### ACTIVITY
Repeat the records below line by line, exactly, finishing on the line that contains "Speaker Integration Canada Residences".

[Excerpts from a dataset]
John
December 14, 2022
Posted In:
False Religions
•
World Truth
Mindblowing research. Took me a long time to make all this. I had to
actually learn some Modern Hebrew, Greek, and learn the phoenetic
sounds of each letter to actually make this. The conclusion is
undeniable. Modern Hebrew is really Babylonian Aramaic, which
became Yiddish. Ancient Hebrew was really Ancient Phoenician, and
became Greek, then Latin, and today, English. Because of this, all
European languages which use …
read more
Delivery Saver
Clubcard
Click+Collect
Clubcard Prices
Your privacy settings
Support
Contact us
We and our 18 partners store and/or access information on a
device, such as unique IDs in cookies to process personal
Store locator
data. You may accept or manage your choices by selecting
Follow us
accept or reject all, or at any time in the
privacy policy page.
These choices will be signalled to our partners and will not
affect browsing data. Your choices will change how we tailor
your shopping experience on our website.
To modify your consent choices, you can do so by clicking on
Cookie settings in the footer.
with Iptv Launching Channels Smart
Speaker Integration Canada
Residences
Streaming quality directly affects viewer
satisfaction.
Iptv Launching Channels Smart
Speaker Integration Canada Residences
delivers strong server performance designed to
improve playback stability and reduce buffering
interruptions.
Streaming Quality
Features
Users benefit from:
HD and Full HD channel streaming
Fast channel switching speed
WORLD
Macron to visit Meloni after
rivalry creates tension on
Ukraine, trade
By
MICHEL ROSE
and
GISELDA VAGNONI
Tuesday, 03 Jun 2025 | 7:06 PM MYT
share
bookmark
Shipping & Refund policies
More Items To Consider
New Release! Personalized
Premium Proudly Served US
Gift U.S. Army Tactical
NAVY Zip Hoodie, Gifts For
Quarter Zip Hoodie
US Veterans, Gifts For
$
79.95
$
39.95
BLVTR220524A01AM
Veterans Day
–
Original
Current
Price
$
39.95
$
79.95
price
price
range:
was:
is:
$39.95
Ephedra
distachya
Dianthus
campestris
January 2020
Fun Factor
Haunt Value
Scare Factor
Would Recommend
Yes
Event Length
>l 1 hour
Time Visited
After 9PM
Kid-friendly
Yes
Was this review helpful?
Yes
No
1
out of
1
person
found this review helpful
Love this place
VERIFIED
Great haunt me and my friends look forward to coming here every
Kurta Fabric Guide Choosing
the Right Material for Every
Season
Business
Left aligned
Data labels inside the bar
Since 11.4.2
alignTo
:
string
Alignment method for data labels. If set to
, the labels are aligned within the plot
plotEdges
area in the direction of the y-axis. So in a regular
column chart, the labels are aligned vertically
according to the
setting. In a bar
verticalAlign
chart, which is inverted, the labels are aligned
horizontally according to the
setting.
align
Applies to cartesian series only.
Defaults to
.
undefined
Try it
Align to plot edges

### RESPONSE TO THIS EXERCISE
John
December 14, 2022
Posted In:
False Religions
•
World Truth
Mindblowing research. Took me a long time to make all this. I had to
actually learn some Modern Hebrew, Greek, and learn the phoenetic
sounds of each letter to actually make this. The conclusion is
undeniable. Modern Hebrew is really Babylonian Aramaic, which
became Yiddish. Ancient Hebrew was really Ancient Phoenician, and
became Greek, then Latin, and today, English. Because of this, all
European languages which use …
read more
Delivery Saver
Clubcard
Click+Collect
Clubcard Prices
Your privacy settings
Support
Contact us
We and our 18 partners store and/or access information on a
device, such as unique IDs in cookies to process personal
Store locator
data. You may accept or manage your choices by selecting
Follow us
accept or reject all, or at any time in the
privacy policy page.
These choices will be signalled to our partners and will not
affect browsing data. Your choices will change how we tailor
your shopping experience on our website.
To modify your consent choices, you can do so by clicking on
Cookie settings in the footer.
with Iptv Launching Channels Smart
Speaker Integration Canada
Residences
Streaming quality directly affects viewer
satisfaction.
Iptv Launching Channels Smart
Speaker Integration Canada Residences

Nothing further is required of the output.